Words

José María Lozano Cabezuelo: Alone with don Francisco

By February 12, 2019 February 7th, 2020 No Comments

After all, this land is fertile in happiness and vices, where bag and man get fat and the freewill is big enough.

Through the multiple paths of the Campo de Montiel where the heat is at its greatest, in the ancient route of Andalusia, I went to stop at a pleasant inn, where I bumped with don Francisco de Quevedo y Villegas,  to pry  into  his secrets and remove his memories.

He waits me, already man going to God and turning all with that particular notice of the cautious men, withdrawn in the peace of these deserts, “with few, but learned books”, whose reading keeps him –it is his style- “in a conversation with the deceased persons, listening with his eyes to the dead.

There, sitting, silent, frayed, lost in his thoughts, pondering memories mixed with sighs, I can see the greatest man on the limit of two centuries. I cough, without any cough, discreetly, so that he raises his head and looks me, rather than with his eyes, with the reflections of those goggles which are known by his surname.
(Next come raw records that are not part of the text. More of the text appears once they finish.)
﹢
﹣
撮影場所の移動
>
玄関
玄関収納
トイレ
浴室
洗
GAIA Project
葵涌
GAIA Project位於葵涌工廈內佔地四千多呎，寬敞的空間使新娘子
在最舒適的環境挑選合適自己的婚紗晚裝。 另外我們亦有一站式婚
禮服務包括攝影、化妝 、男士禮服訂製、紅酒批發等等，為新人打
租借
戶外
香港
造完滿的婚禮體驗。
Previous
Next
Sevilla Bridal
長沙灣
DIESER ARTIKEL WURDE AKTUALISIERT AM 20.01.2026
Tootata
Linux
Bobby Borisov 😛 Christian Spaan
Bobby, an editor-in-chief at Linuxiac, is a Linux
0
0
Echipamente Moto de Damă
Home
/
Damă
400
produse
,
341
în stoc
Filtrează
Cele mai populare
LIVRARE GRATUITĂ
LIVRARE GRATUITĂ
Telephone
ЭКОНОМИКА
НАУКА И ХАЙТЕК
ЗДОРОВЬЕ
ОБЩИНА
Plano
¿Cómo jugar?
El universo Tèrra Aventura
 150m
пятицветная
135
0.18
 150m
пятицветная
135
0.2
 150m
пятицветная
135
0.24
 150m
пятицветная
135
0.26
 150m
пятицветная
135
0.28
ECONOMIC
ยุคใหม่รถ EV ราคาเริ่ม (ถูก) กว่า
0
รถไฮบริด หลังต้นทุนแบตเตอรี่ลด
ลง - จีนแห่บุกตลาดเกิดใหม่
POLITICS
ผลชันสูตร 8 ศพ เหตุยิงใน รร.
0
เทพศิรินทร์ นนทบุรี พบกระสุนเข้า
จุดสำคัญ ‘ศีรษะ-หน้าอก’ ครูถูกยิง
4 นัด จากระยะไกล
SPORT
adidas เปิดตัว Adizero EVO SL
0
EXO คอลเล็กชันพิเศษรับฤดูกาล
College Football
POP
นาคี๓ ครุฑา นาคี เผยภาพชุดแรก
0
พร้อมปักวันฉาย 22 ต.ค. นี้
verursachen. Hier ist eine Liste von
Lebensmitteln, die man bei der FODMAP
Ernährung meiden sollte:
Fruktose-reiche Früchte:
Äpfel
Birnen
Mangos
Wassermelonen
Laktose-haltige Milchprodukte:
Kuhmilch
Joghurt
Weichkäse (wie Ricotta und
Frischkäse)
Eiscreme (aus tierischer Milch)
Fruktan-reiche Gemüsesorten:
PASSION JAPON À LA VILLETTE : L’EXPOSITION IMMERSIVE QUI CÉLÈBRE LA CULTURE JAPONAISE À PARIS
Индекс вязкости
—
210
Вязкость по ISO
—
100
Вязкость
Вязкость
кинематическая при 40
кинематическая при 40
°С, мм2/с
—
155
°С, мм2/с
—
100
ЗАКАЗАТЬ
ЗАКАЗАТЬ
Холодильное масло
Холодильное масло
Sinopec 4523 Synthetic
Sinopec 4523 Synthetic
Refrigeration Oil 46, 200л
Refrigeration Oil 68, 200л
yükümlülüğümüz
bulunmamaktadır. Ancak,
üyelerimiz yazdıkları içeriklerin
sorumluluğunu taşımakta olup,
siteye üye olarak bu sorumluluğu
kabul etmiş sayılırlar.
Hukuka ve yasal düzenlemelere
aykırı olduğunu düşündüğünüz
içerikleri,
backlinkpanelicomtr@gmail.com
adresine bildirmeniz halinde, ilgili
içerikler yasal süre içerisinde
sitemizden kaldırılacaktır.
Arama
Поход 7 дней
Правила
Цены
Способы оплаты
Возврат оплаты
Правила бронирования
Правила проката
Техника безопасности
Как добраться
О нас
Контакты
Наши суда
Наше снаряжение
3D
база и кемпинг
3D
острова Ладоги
I start the conversation with courtesy. We speak a bit of health of the man who has tried better the rich language of Castile, of whom was and remains the greatest ingenuity, together don Miguel de Cervantes Saavedra, who has walked these kingdoms.

– How do you find?

– I’m feeling that the speech hurts me, and the shadow weighs me.

– But you go living.

– I came to this town more dead than alive. But with the warm stillness of this place and the present of hunting, I am much better and more encouraged. The walks, the solitude and the leisure are the medicine to recover me of all I suffered in the Court. Believe me, here one live for oneself all day, but in Madrid neither for oneself nor for another.

-We are in full Campo de Montiel. Can you describe me the life in these lands?

-Here the days pass slowly, the hours are endless, we value the price of time, the foods are abundant and cheap, and we enjoy remorselessly of the pleasures of Nature for almost nothing. Finally, this land is fertile in happiness and vices, where bag and man get fat and the freewill is big enough.

The hour is coming to the end. A shadow enters, without age or time, with a pottery jar and some vessels. He leaves them on the table, silently and goes out as phantom as he came in. Don Francisco serves me a new red wine, the same that smells all over the room. I thank him for the honor. I lift my glass and drink to his precarious health.